= Passage fourni =
§
C’est en tout ce qu’il s’est passé pour de très nombreux spectateurs présents ce 17 novembre à l’Accor Arena de Paris. L’artiste australien y donnait ce dimanche soir le tout dernier concert de sa tournée européenne "The Wild God Tour". Une grande salle pour le chanteur de 67 ans – sa plus grande salle parisienne à ce jour – que certains fans semblent regretter. Car, plusieurs d’entre eux ont déjà eu la chance de le voir dans de plus petites structures : l’Olympia en 1994, la Mutualité en 2004, le Casino de Paris en 2008, le Zénith de La Villette en 2013 et 2017 ou encore la Salle Pleyel pour "Carnage" en 2021.
Pour son premier concert à l’Accor Arena, la salle affiche complet ce dimanche soir. Il y a les habitués et fans de la première heure bien sûr, mais aussi la jeune génération et de nombreux étrangers également, anglais essentiellement.
§
= Informations fournies =
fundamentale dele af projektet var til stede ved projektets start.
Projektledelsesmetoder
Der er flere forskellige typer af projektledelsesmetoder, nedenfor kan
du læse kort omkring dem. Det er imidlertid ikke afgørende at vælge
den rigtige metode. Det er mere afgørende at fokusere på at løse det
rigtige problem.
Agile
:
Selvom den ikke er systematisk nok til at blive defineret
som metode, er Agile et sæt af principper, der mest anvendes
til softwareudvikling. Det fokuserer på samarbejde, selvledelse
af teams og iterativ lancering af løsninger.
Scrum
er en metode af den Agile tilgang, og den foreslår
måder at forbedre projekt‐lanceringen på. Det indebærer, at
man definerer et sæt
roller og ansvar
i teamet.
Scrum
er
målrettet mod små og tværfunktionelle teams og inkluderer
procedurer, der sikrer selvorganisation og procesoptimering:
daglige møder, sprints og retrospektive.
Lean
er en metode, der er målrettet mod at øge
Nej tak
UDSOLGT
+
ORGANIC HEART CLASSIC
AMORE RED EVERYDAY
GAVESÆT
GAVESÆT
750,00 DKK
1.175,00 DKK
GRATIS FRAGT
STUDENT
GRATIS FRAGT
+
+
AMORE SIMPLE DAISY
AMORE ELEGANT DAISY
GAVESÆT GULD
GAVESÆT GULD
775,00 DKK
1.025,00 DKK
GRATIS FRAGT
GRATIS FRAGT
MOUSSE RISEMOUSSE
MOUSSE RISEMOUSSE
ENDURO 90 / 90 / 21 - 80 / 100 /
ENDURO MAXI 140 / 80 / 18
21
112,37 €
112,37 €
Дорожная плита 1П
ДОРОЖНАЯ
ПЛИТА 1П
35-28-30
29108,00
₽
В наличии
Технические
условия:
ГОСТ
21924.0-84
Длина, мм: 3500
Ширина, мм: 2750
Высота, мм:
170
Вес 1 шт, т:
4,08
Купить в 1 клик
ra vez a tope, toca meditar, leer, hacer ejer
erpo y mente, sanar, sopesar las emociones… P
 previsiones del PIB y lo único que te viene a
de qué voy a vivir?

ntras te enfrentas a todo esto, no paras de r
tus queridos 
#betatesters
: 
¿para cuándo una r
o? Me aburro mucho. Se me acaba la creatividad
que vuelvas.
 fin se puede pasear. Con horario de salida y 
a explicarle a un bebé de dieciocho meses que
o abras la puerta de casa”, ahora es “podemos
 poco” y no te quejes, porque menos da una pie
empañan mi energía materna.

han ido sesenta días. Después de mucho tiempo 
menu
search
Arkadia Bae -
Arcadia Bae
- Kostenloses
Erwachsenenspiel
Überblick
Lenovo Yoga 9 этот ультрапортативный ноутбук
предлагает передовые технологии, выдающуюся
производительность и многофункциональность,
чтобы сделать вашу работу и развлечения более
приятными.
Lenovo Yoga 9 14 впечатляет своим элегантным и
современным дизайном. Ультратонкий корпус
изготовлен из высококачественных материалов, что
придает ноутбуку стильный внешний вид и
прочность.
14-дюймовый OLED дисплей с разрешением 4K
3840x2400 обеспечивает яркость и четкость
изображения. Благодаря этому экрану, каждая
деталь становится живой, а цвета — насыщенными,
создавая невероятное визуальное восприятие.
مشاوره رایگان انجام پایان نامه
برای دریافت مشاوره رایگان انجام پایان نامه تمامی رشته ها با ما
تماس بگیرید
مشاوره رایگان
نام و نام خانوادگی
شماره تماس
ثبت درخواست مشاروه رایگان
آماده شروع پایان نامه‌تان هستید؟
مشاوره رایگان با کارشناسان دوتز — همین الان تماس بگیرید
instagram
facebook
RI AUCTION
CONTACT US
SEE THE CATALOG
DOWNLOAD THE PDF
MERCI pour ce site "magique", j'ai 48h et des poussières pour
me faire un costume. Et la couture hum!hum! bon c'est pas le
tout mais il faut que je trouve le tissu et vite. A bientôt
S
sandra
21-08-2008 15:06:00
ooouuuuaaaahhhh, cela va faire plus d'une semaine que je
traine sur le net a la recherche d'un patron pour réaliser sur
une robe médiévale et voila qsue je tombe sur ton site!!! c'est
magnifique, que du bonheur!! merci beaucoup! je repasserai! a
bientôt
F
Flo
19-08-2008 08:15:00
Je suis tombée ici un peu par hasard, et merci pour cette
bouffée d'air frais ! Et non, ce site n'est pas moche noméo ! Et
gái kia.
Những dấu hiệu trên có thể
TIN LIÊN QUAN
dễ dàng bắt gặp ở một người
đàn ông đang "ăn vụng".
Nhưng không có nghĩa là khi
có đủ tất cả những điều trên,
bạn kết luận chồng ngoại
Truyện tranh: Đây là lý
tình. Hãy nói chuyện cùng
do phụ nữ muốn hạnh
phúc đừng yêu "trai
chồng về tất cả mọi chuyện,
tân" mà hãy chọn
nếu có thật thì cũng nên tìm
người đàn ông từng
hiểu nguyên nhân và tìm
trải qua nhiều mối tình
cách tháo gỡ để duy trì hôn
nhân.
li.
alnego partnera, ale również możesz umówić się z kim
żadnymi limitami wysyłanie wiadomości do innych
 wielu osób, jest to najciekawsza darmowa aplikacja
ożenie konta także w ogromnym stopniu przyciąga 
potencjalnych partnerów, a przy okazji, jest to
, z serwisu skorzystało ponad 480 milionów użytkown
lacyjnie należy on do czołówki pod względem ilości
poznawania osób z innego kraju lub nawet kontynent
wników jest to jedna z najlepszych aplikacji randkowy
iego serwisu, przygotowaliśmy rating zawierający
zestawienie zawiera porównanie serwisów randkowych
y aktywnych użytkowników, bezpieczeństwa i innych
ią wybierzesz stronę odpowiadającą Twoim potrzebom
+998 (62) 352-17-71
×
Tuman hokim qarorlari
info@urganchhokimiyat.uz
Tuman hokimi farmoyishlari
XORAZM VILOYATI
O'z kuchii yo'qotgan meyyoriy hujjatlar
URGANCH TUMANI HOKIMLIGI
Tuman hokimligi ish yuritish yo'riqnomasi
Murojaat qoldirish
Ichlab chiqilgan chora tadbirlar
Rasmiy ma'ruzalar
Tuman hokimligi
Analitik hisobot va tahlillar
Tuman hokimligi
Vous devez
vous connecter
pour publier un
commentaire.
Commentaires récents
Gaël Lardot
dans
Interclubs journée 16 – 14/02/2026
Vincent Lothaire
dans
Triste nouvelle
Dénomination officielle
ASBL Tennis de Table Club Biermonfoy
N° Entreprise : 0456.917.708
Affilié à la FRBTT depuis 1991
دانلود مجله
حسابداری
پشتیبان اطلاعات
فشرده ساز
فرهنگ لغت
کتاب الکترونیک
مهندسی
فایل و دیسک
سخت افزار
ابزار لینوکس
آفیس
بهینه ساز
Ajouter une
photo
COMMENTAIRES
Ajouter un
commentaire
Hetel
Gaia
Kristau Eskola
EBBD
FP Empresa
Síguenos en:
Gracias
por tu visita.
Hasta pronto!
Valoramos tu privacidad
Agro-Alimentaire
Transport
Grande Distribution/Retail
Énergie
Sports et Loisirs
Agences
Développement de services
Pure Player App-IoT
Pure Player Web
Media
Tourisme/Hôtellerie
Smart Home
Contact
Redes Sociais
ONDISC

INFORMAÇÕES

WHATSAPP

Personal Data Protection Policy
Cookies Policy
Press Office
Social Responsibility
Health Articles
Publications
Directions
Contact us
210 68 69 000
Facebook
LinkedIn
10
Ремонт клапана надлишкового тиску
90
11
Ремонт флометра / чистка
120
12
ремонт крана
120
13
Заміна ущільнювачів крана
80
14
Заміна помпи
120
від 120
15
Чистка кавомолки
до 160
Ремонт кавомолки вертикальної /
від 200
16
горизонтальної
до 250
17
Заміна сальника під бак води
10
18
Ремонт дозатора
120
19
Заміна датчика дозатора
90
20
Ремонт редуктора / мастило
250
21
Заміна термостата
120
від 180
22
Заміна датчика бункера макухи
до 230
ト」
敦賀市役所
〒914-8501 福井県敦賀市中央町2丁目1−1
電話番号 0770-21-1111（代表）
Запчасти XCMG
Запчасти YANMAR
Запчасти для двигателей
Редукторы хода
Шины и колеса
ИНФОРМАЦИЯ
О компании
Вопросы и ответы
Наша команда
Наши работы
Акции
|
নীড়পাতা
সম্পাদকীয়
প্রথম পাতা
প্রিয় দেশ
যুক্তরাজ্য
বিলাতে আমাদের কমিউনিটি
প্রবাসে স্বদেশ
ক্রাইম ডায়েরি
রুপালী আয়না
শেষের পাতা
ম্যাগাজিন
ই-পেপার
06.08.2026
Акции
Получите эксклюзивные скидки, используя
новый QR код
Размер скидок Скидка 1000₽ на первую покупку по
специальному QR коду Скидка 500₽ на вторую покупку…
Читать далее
§
= Action demandée A =
Recopiez sans rien changer l'extrait du texte sur le concert à l'Accor Arena qui s'ouvre sur les mots contenant "Pour son premier" et se clôt sur "également, anglais essentiellement.".
= Action demandée B =
Poursuivez le texte sur le concert à l'Accor Arena à partir de sa dernière phrase.

= Résultat A =
Pour son premier concert à l’Accor Arena, la salle affiche complet ce dimanche soir. Il y a les habitués et fans de la première heure bien sûr, mais aussi la jeune génération et de nombreux étrangers également, anglais essentiellement.

= Résultat B =
C’est donc dans une salle de l’Accor Arena pleine à craquer, que Nick Cave & The Bad Seeds déboulent aux alentours de 20h50. On retrouve sur scène 6 musiciens, dont son frère d’armes, le talentueux Warren Ellis, mais aussi Colin Greenwood de Radiohead, ainsi que quatre choristes, vêtus d’une toge de gospel pailletée.
Comme toujours, le dandy Nick Cave est tiré à quatre épingles : veste cintrée, chemise et cravate, chaussures en cuir parfaitement cirées et cheveux plaqués en arrière. Les premières notes de « Frogs » résonnent alors dans la salle. Il ne faudra pas attendre longtemps pour voir Nick Cave prendre possession de la scène avec fougue. Incroyablement charismatique et proche de son public, le chanteur part rapidement à la rencontre de ses fans, situés aux premiers rangs. Les mains des spectateurs sont tendues vers l’artiste qui n’hésite pas à les toucher et à en serrer plusieurs chaleureusement. Le show vient à peine de débuter et certains fans sont déjà en admiration devant la tornade Nick Cave.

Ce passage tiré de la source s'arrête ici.